A messe é de Deus, quer dizer, é a Deus que o povo pertence, mas para que não se perca é necessária a colaboração humana. Por isso, «Jesus chamou os doze discípulos e deu-lhes poder para expulsar os espíritos maus e para curar todo tipo de doença e enfermidade» (10,1). A iniciativa de chamar os discípulos é uma advertência: o discipulado não é puro voluntarismo e nem hereditário, como era o sacerdócio do templo de Jerusalém; a iniciativa é sempre de Deus. Jesus está pondo em prática os efeitos da oração exigida antes: que os discípulos pedissem ao dono da messe que enviasse operários para a colheita. Como o enviado de Deus por excelência e intérprete autêntico da sua vontade, Jesus mesmo envia, compartilhando com seus discípulos a mesma autoridade recebida de Deus. «Expulsar espíritos maus e curar todo tipo de enfermidade» é uma imagem que significa o compromisso dos discípulos e discípulos de Jesus, em todos os tempos, de lutar contra todo o tipo de mal que ameaça a vida humana em sua integridade. Funciona como síntese da missão libertadora que deve caracterizar a comunidade dos seguidores e seguidoras de Jesus. Dessa missão depende a humanização do mundo. Por isso, não deve ser confundida com propaganda religiosa nem proselitismo. É o esforço da comunidade cristã para abolir as forças do mal presentes no mundo. Aqui, pela primeira e única vez, Mateus chama os doze primeiros discípulos de apóstolos (10,2), termo que significa “enviados”. Literalmente, apóstolo é uma pessoa enviada para representar fisicamente aquele que lhe enviou, inclusive em processos judiciais. Mas antes de ser apóstolos eles são discípulos. Também é a primeira e única vez em que ele elenca os nomes dos doze, começando por Simão, chamado Pedro, e terminando com Judas, o qual se desintegrará do grupo após a traição, durante o processo (10,2-4). Não se trata de uma lista hierárquica, bem como a designação de discípulos em apóstolos não é uma promoção, mas um compromisso: é a responsabilidade de todos os cristãos e cristãs de estar com Jesus e, ao mesmo tempo, ser a sua presença no mundo, especialmente restituindo vida e dignidade a quem se encontra em estado de abandono.

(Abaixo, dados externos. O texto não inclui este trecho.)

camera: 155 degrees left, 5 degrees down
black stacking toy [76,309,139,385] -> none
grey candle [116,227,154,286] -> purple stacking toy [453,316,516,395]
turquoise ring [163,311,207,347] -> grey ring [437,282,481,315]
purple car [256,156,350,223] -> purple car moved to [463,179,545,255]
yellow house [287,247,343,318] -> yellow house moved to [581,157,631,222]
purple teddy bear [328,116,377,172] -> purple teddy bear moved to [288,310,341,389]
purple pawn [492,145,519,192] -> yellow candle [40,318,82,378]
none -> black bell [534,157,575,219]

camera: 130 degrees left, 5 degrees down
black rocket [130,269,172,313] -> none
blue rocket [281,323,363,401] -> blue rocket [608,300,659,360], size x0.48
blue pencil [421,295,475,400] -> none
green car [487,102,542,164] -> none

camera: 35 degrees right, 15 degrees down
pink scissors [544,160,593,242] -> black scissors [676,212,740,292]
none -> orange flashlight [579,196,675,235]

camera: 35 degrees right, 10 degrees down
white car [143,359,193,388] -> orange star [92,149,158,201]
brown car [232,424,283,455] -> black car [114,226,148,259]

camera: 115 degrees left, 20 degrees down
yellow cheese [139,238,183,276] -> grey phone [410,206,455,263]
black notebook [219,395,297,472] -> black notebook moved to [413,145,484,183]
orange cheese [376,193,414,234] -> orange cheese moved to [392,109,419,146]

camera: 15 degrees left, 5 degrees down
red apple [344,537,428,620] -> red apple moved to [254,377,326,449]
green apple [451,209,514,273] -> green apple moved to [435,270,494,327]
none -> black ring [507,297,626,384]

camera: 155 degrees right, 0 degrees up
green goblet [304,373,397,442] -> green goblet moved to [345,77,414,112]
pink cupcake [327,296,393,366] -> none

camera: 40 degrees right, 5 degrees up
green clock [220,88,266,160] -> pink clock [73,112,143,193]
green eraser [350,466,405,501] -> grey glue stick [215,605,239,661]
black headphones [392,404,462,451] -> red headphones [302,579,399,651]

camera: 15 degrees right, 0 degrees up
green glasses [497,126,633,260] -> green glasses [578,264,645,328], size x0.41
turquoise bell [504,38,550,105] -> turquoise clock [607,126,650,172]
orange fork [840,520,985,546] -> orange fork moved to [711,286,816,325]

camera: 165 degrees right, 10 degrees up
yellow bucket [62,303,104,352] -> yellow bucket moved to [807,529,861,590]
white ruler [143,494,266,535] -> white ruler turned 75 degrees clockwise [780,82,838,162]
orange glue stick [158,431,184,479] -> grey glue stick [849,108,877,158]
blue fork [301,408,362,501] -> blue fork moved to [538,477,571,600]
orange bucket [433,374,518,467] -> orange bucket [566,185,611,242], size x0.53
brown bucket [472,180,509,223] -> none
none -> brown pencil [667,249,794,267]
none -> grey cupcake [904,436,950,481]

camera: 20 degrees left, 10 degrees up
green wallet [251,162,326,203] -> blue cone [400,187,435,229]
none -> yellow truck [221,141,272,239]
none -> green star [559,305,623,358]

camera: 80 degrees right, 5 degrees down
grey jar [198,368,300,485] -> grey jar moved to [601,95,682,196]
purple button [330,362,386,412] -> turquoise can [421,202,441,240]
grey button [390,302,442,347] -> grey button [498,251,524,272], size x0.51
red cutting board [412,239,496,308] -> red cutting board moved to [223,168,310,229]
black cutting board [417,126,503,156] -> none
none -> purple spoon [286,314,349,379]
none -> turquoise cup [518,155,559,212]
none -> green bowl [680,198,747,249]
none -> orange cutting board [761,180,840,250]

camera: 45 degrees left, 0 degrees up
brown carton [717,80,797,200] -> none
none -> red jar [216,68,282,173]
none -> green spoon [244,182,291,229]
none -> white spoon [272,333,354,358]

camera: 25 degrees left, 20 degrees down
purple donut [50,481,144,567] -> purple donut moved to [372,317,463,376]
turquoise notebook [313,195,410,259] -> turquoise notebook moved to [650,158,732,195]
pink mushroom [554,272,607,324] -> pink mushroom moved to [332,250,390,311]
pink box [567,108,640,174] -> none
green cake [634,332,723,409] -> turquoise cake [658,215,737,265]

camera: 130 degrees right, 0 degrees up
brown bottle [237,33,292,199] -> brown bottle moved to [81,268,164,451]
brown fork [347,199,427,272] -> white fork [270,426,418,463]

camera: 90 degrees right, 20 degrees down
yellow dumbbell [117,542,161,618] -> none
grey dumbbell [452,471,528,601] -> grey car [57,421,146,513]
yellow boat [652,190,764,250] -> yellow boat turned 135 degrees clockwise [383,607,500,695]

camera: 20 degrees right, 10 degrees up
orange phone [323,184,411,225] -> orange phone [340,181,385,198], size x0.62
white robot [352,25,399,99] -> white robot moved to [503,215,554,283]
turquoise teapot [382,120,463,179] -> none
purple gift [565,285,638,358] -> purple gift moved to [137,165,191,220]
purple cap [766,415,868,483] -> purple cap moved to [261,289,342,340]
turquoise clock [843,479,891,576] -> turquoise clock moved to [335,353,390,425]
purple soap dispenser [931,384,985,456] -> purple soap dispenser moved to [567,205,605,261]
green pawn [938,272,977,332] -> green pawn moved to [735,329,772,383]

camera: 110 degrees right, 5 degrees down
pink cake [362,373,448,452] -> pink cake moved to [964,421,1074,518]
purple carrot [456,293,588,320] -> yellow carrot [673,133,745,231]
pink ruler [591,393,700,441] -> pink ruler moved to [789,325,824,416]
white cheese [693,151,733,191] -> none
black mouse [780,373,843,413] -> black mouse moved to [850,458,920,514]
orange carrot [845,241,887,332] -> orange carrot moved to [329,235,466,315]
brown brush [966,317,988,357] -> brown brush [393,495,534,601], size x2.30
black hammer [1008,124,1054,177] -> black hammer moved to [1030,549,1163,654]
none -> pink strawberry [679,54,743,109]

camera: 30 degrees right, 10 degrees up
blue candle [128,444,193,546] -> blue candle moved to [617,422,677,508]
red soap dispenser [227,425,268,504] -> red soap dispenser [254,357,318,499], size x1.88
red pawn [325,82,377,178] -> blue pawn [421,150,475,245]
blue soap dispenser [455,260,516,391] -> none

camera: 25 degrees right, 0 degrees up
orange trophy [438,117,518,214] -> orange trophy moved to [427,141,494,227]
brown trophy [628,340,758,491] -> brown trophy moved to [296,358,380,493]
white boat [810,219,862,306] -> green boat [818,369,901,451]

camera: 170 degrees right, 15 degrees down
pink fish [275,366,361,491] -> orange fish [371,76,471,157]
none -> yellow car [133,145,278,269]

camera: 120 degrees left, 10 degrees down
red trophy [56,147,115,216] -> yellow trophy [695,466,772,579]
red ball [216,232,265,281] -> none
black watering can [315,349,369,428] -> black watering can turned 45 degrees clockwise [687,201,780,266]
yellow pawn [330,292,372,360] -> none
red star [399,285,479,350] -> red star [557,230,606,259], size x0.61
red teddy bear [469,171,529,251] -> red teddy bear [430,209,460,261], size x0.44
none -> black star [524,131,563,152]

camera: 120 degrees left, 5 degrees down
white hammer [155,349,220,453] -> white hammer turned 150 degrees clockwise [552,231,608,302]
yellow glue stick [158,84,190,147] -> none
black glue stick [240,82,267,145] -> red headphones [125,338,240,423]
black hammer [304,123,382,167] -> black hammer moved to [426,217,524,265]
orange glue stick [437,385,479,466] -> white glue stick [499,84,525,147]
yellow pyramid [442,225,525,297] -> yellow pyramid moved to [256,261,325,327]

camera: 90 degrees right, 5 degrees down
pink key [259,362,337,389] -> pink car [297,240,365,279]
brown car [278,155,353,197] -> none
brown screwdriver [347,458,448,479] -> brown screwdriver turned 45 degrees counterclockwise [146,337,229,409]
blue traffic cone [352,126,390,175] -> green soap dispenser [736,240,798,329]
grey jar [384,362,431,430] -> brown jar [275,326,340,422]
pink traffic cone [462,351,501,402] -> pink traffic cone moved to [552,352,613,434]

Após o elenco dos nomes, o evangelista passa às atribuições dos doze, enquanto enviados, iniciando a sequência de instruções que se estenderá por todo o décimo capítulo, e hoje temos a oportunidade de ler as primeiras: «Jesus enviou estes doze com as seguintes recomendações: ‘Não deveis ir aonde moram os pagãos, nem entrar nas cidades dos samaritanos! (10,5) Ide, antes, às ovelhas perdidas da casa de Israel!’» (10,6). As primeiras recomendações dizem respeito à circunscrição da primeira missão: os discípulos devem ir exclusivamente às ovelhas perdidas da casa de Israel. Ora, a designação de Israel como primeiro destinatário da missão apostólica não significa um privilégio histórico, tampouco uma tentativa de reconstrução do povo da aliança, como algumas interpretações apontam, mas uma necessidade, uma urgência. Mais do que qualquer outro povo, eram os israelitas que estavam abandonados, o que significa que, de todos os dirigentes do mundo, eram os líderes de Israel os mais pervertidos. Por isso, era Israel o povo mais abandonado e, consequentemente, o mais necessitado de libertação e humanização. Seus líderes tinham fugido das responsabilidades de cuidar do povo, o que já era motivo de denúncias há muitos séculos, desde os profetas, como o exemplo de Ezequiel, que denunciou os pastores que cuidaram de si mesmos, ao invés de cuidar do rebanho (Ez 34). Ora, de todas as formas de dominação, a pior é a dominação religiosa, e Jesus tinha consciência disso. Por isso, sua primeira iniciativa foi promover a libertação de quem estava sendo explorado em nome de Deus.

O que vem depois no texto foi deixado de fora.